Still, something greater grinds away at Black women’s health – everyday racism. As Nina Martin and Renee Montagne reported for NPR in 2017, “it's the discrimination that black women experience in the rest of their lives — the double whammy of race and gender — that may ultimately be the most significant factor in poor maternal outcomes.” 

As that story from the “Lost Mothers” series goes on to explain, the stress of racism can deteriorate a body, making a person physically older than their actual age. “This means that for black women, the risks for pregnancy start at an earlier age than many clinicians — and women— realize, and the effects on their bodies may be much greater than for white women,” NPR reported. “That's a concept that professional organizations and providers have barely begun to wrap their heads around.”

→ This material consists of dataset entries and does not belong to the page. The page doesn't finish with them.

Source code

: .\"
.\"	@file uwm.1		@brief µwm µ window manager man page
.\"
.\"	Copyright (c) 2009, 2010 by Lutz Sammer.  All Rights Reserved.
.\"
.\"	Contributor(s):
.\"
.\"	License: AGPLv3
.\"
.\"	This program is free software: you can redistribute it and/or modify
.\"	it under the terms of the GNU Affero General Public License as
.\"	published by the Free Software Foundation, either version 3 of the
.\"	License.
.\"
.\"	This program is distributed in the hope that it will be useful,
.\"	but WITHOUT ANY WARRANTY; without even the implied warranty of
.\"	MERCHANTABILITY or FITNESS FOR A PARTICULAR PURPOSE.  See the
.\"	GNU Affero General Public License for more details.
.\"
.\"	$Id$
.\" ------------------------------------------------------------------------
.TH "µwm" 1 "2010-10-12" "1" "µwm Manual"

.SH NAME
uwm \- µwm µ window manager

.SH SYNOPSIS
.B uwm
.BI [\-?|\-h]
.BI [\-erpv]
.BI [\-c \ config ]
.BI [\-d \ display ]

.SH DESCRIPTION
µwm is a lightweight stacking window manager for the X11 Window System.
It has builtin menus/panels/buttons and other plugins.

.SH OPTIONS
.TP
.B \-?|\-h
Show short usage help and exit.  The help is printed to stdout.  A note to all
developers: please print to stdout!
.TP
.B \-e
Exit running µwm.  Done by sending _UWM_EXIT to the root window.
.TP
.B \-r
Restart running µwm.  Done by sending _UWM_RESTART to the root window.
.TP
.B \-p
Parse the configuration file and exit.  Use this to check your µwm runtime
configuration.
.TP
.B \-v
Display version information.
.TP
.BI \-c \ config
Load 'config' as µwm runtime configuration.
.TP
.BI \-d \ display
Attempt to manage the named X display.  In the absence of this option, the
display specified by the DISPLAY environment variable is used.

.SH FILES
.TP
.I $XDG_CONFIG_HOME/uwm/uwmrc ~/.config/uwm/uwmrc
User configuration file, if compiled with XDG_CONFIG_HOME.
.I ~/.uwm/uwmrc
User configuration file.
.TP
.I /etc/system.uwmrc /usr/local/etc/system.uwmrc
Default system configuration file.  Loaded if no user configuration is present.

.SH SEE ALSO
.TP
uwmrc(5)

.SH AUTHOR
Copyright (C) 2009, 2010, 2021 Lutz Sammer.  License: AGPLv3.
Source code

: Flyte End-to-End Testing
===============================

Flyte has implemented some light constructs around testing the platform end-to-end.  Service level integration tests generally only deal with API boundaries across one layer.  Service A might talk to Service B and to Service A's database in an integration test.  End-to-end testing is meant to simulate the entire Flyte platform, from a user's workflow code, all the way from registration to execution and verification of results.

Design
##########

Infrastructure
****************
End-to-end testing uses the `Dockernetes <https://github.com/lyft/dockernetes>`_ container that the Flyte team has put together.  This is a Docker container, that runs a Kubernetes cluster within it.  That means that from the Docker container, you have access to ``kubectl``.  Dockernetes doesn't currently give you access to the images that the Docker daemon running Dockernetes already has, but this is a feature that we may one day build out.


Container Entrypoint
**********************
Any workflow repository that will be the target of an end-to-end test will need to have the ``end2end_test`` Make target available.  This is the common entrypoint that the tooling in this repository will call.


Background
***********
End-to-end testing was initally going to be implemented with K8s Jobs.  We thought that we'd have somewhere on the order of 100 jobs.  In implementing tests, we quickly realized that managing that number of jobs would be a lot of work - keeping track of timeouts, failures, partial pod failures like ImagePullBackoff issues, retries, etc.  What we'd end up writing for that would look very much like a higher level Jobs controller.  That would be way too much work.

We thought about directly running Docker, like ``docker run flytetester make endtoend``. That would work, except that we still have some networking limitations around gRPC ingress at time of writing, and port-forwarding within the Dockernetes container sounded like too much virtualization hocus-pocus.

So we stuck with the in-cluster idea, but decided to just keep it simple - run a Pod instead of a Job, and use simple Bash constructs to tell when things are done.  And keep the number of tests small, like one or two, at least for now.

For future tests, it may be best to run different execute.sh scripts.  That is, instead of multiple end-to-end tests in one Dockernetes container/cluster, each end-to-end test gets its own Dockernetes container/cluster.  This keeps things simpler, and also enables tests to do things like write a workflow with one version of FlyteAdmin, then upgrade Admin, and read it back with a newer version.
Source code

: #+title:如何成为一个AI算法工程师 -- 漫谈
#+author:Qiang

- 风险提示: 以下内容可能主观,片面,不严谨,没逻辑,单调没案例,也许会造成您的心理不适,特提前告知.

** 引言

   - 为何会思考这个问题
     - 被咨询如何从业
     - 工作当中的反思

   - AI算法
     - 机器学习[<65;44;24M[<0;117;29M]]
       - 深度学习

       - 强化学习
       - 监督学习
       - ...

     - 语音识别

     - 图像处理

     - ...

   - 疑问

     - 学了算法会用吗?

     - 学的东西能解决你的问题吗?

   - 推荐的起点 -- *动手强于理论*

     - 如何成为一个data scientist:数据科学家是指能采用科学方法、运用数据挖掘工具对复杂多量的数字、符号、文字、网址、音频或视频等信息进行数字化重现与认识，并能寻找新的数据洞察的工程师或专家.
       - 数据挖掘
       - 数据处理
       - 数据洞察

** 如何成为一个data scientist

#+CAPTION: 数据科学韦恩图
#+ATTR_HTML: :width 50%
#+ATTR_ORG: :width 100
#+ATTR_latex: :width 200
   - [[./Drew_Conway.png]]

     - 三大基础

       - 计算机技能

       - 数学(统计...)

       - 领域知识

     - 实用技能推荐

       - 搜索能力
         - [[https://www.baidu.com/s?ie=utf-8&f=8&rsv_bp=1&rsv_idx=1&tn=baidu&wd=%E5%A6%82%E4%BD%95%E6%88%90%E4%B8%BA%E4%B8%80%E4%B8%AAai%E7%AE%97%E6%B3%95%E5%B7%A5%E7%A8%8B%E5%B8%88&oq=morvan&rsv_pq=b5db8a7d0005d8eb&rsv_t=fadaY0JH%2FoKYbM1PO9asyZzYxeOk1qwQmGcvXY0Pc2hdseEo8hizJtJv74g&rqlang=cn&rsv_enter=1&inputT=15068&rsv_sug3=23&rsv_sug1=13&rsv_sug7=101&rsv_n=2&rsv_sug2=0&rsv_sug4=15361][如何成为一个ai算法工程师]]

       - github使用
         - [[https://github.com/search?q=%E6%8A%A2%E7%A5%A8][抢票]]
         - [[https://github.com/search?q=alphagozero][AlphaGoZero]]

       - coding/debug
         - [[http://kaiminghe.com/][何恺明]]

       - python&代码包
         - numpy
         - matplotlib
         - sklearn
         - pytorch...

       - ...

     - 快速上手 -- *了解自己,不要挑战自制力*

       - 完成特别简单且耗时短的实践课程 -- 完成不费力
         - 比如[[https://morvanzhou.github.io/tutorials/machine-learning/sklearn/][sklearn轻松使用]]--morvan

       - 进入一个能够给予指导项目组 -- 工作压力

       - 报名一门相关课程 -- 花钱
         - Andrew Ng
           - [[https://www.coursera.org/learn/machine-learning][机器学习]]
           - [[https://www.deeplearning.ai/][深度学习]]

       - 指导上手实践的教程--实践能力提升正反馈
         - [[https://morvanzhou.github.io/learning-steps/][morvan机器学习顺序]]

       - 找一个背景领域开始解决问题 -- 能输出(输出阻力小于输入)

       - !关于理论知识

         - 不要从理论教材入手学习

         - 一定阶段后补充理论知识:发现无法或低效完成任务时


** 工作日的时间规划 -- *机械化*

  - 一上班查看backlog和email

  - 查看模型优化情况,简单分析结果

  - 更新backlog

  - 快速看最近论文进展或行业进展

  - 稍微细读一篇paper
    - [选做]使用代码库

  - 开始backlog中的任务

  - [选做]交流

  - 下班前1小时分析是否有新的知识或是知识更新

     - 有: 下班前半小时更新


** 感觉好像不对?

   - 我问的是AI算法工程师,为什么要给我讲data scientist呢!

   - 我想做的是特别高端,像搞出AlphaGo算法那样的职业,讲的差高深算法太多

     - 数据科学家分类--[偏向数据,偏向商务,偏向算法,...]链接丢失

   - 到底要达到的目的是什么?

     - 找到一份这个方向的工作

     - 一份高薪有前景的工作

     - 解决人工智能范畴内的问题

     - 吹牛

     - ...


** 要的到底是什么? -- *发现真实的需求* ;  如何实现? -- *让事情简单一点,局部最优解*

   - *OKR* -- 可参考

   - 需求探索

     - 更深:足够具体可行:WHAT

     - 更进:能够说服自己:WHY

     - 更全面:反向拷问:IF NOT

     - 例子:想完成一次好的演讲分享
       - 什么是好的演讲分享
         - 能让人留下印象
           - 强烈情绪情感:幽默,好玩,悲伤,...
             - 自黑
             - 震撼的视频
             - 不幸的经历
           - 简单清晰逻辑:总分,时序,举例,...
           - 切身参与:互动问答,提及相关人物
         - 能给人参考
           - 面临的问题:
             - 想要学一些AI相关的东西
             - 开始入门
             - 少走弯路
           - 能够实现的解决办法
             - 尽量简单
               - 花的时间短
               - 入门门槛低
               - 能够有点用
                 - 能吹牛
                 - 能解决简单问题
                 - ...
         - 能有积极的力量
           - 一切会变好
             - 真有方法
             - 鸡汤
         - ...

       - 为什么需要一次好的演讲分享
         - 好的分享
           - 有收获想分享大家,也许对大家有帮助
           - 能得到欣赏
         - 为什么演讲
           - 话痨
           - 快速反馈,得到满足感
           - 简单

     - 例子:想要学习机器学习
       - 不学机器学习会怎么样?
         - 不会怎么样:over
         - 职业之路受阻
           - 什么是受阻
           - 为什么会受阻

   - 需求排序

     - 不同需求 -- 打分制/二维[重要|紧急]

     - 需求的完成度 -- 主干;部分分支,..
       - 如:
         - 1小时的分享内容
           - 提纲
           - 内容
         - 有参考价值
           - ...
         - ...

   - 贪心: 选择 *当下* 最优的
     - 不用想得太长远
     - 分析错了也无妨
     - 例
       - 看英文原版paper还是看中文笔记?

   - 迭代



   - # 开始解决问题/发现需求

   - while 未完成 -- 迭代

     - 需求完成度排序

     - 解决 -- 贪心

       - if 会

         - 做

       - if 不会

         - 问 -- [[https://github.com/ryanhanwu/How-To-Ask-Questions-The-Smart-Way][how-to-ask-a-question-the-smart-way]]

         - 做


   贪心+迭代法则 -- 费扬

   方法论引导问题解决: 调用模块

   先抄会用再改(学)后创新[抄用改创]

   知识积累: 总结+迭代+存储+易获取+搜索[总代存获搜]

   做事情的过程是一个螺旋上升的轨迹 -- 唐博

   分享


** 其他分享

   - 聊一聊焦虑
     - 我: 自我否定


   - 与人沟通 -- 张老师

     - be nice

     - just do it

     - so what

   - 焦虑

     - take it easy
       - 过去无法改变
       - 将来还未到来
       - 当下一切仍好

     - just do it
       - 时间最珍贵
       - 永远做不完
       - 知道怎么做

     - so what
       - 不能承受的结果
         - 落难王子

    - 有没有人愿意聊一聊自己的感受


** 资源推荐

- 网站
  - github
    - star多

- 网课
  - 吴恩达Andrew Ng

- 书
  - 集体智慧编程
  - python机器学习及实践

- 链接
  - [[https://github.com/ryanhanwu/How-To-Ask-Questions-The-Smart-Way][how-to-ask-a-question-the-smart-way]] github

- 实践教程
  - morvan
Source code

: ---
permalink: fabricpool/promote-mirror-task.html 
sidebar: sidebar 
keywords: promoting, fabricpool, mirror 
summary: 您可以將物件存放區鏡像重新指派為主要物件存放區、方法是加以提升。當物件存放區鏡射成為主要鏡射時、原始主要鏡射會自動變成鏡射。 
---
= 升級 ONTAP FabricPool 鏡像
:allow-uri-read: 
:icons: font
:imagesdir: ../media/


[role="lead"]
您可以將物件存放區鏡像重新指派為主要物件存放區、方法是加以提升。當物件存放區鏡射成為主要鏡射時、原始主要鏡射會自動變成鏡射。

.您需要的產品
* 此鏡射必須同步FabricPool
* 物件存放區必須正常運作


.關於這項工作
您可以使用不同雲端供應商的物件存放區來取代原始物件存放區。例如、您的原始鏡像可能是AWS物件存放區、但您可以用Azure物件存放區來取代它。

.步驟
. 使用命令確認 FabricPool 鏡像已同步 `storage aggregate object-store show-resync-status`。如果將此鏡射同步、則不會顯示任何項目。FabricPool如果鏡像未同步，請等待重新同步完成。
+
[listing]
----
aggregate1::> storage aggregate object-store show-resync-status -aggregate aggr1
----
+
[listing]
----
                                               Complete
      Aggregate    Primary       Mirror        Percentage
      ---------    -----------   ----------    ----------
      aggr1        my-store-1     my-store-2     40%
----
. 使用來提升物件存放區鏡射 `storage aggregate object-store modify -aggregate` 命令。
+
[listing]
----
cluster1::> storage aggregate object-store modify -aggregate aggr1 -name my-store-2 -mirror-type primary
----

Felix’s raft of medals at the Tokyo Olympics showed naysayers that pregnancy would not ruin her running career. This is the same woman who stood up to Nike, after all, after she struggled to secure maternity protections from the company. Her efforts helped usher in policy changes at the corporation, another victory for female athletes and their families that will hopefully trickle down to better policies for all mothers.

Persistent racism remains the thorniest issue blocking improved health outcomes for Black mothers. As our country continues to grapple with structural racism and inequality, the statistics on Black maternal health stand as stark reminders of why progress urgently needs to be made.

When she testified before Congress, Felix lamented that many Black women are unaware about their heightened risk for death and complications during pregnancy and childbirth. “It is not talked about, even among friends,” she said. Even so, her courage to discuss these issues so publicly on the world stage, coupled with her record-breaking athletic prowess, may begin to break down old taboos and make people more aware about the dangers facing Black mothers and their babies, whether it’s policymakers, health care providers or pregnant mothers themselves.